*RECORDS SHOWN*

___

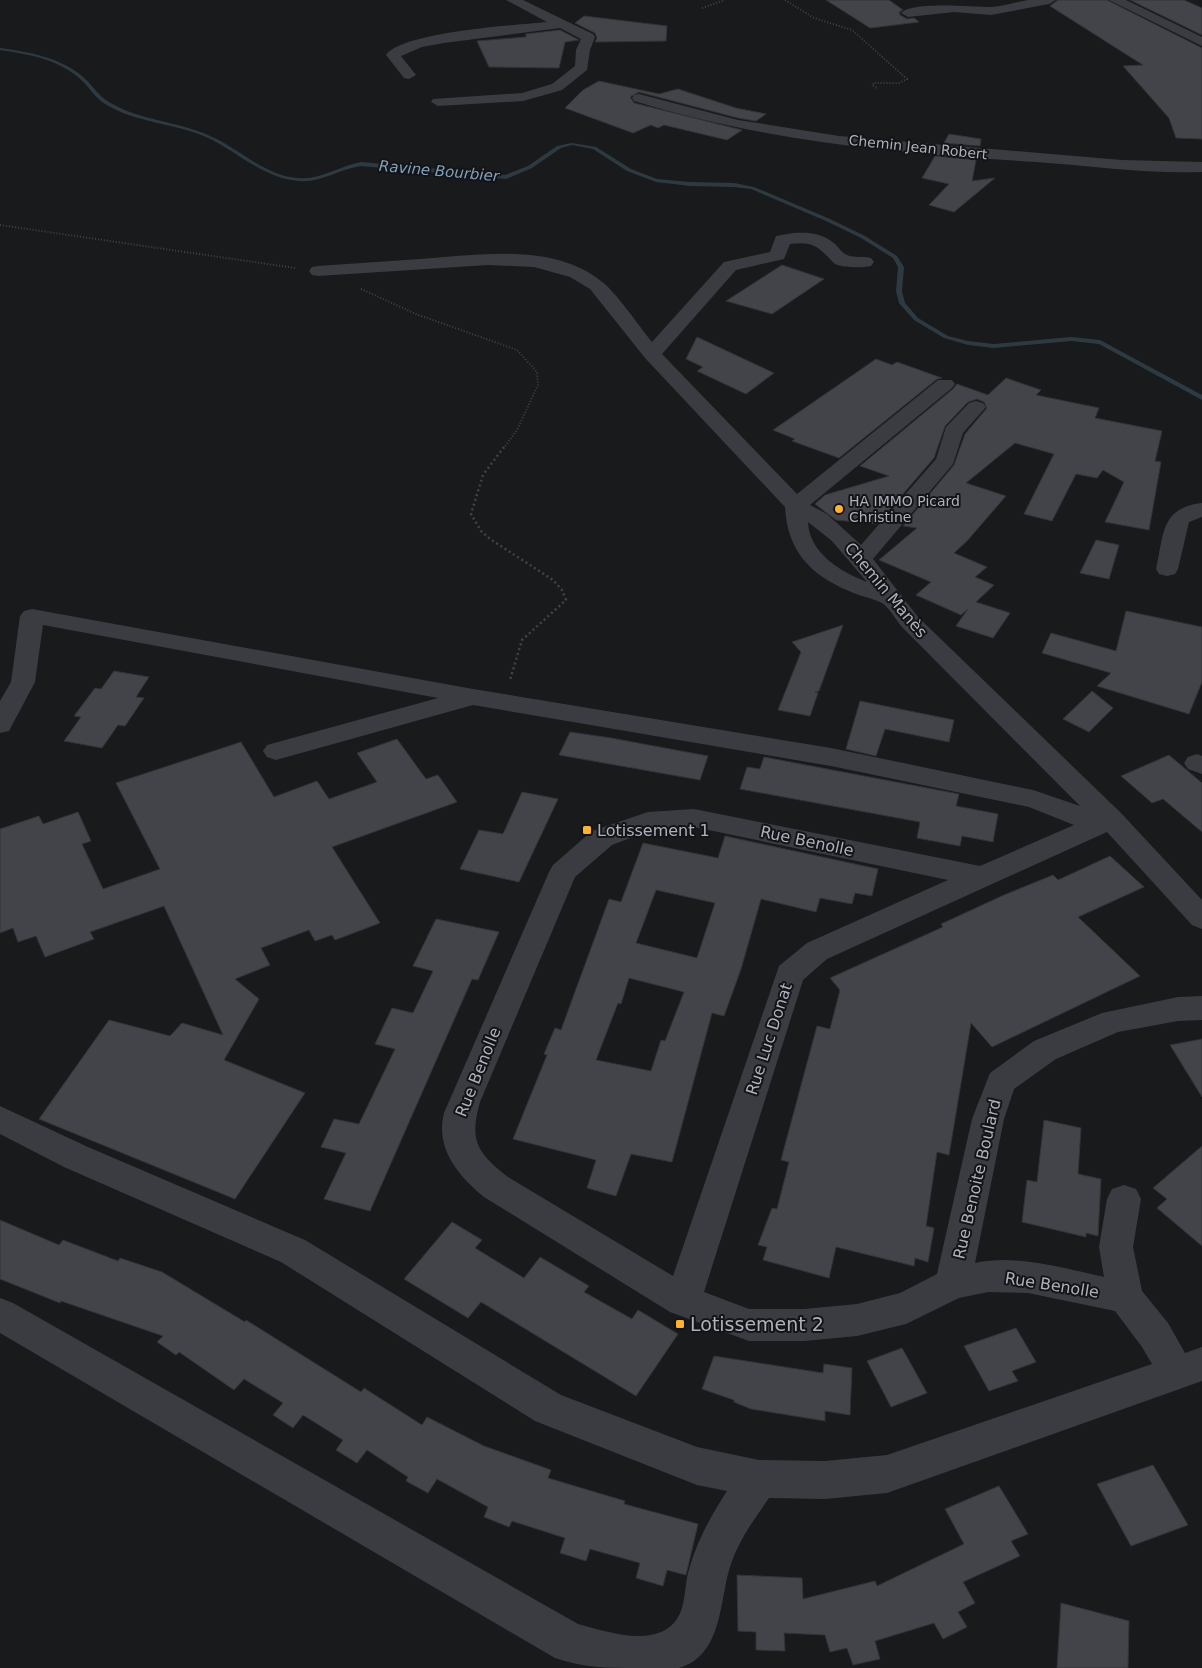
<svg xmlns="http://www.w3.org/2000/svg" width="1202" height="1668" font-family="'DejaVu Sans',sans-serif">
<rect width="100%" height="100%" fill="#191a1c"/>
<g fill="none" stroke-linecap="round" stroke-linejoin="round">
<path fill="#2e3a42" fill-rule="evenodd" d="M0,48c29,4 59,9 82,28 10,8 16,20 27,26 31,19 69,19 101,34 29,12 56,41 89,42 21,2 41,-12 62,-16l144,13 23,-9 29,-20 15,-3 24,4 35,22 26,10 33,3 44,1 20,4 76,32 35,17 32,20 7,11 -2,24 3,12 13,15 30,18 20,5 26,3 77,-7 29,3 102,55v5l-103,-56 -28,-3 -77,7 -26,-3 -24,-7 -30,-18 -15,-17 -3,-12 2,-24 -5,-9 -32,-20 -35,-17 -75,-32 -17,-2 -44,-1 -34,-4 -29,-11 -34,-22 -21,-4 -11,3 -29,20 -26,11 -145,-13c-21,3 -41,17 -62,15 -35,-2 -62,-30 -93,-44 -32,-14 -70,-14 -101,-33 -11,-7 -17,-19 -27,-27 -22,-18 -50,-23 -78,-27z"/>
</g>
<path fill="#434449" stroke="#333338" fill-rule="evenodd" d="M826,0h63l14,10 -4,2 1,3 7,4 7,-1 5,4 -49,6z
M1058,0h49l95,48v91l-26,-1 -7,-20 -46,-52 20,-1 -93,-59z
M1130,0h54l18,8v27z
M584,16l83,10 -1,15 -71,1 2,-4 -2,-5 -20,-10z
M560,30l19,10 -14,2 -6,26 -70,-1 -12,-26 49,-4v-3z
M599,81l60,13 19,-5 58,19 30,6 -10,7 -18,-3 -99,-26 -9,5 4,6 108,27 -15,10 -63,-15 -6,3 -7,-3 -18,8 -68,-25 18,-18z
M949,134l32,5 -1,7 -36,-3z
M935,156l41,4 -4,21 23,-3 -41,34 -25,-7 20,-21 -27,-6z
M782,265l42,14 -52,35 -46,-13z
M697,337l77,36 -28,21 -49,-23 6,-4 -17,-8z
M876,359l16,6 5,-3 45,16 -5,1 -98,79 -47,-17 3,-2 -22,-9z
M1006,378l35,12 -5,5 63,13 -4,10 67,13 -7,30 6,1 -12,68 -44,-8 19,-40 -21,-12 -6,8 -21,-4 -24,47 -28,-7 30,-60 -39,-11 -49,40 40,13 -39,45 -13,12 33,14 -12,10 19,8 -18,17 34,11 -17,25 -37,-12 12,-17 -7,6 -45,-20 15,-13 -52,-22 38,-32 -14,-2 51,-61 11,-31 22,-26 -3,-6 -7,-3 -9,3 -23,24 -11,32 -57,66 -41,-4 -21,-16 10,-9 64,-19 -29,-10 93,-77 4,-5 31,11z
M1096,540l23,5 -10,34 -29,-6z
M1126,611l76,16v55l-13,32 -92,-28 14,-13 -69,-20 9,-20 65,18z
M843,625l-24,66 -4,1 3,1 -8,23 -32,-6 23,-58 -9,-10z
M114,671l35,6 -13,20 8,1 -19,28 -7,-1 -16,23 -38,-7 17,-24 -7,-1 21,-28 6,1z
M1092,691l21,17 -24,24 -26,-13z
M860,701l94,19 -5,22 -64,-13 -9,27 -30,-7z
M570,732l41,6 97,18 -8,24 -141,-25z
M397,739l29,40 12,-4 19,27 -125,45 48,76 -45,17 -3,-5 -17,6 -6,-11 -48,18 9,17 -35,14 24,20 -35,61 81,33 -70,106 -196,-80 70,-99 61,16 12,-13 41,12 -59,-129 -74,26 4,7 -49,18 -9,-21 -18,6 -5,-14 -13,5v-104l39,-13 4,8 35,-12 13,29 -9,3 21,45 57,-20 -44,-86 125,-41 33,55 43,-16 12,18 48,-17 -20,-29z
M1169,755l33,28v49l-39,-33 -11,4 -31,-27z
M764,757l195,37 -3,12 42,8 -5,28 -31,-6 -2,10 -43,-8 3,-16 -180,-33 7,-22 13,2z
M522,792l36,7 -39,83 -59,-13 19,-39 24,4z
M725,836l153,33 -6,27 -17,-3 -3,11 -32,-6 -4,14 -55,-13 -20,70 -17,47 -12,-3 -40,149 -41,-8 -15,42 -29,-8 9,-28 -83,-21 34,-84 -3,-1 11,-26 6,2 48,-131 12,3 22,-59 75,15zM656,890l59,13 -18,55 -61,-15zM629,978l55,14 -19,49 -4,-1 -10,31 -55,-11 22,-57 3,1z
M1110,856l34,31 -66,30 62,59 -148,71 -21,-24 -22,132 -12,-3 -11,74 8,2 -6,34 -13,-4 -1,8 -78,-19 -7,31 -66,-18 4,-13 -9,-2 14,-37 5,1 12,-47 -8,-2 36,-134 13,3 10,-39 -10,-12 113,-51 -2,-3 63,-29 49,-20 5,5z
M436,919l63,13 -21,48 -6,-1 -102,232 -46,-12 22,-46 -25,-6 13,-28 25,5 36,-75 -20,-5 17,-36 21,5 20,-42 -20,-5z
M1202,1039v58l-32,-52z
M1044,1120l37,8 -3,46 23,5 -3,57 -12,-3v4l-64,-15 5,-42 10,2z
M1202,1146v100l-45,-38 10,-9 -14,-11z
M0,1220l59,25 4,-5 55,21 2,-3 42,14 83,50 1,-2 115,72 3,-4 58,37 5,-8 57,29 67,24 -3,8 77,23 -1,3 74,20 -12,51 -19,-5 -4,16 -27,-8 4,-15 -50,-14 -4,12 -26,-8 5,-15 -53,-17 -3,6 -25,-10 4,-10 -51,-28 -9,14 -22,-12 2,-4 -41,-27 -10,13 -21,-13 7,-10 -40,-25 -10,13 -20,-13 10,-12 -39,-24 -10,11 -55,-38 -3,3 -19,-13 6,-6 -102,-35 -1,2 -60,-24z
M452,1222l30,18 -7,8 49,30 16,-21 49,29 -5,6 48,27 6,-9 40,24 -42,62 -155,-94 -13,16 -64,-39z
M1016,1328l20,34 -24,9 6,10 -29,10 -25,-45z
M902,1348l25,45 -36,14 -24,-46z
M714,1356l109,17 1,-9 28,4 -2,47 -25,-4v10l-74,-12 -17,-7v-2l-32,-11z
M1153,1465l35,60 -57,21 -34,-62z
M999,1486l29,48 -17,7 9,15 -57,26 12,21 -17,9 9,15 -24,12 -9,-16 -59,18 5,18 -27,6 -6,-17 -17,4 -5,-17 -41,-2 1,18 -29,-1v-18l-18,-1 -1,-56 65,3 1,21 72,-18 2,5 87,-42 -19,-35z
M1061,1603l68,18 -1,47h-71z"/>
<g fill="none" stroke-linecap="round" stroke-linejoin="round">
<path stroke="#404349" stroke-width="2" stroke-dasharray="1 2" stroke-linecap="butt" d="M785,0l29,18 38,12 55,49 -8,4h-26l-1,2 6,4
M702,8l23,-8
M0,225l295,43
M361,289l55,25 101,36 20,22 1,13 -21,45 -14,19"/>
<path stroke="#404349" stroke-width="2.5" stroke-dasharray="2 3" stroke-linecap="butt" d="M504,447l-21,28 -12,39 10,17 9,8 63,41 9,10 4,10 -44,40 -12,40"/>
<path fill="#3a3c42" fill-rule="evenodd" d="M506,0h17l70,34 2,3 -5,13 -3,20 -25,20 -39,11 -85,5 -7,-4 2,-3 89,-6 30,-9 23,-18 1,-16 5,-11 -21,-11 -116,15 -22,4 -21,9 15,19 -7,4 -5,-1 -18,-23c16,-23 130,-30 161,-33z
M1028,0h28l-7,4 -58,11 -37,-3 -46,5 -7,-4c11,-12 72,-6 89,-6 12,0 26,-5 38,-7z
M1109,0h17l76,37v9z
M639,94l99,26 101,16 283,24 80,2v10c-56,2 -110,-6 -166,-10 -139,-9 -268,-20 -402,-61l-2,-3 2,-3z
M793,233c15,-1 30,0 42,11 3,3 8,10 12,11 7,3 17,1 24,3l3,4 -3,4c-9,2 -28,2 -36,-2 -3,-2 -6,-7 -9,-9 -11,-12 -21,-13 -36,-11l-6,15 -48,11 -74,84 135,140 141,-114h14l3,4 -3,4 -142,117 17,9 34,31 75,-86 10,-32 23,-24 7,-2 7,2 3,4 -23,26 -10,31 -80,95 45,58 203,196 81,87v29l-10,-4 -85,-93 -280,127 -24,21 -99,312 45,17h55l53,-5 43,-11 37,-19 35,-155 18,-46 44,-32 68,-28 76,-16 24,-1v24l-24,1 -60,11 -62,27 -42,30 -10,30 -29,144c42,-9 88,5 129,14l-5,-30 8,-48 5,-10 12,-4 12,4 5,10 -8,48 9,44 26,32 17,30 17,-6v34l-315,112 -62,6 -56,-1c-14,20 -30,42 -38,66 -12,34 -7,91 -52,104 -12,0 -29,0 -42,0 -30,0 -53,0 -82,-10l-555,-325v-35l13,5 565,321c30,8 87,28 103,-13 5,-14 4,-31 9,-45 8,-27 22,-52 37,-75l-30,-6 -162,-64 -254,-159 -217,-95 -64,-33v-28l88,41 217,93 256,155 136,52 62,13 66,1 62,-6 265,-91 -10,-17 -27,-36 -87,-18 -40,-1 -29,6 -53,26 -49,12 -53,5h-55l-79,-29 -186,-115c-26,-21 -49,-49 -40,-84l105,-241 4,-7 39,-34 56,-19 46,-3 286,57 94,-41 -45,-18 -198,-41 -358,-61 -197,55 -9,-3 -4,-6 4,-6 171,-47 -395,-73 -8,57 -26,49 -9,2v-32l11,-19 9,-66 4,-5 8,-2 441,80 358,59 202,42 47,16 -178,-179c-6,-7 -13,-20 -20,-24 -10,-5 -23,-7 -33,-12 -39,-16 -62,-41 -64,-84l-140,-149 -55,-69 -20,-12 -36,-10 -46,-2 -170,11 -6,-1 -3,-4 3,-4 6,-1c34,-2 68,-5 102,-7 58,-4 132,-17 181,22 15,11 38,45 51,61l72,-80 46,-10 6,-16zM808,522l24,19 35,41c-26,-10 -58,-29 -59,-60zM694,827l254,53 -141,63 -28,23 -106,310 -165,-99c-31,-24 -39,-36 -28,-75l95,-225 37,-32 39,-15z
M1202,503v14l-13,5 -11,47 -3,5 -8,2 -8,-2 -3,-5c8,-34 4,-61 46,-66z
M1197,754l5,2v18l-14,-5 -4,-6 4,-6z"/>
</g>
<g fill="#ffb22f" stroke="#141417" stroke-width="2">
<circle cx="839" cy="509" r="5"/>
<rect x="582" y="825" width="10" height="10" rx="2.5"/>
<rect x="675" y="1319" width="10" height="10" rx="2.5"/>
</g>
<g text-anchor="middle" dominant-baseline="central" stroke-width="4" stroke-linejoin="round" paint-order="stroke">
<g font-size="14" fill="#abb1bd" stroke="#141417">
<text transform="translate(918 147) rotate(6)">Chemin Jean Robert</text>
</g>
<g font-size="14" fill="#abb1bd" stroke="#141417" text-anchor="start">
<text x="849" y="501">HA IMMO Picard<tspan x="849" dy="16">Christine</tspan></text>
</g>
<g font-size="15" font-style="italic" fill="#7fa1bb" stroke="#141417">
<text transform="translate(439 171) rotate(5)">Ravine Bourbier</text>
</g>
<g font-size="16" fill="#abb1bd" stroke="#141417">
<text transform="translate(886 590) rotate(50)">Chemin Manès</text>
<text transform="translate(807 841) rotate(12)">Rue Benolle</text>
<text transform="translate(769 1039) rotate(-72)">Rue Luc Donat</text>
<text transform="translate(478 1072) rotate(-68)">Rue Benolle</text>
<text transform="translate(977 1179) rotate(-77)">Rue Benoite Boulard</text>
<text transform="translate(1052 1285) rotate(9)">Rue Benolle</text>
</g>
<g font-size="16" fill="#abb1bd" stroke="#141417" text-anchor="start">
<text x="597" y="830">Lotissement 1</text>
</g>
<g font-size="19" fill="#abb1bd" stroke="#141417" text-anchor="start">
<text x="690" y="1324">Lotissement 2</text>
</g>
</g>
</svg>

___

*TRY IT*
Your task is to copy each line of the listing that holds the word "butt".

*ANSWER SPACE*
<path stroke="#404349" stroke-width="2" stroke-dasharray="1 2" stroke-linecap="butt" d="M785,0l29,18 38,12 55,49 -8,4h-26l-1,2 6,4
<path stroke="#404349" stroke-width="2.5" stroke-dasharray="2 3" stroke-linecap="butt" d="M504,447l-21,28 -12,39 10,17 9,8 63,41 9,10 4,10 -44,40 -12,40"/>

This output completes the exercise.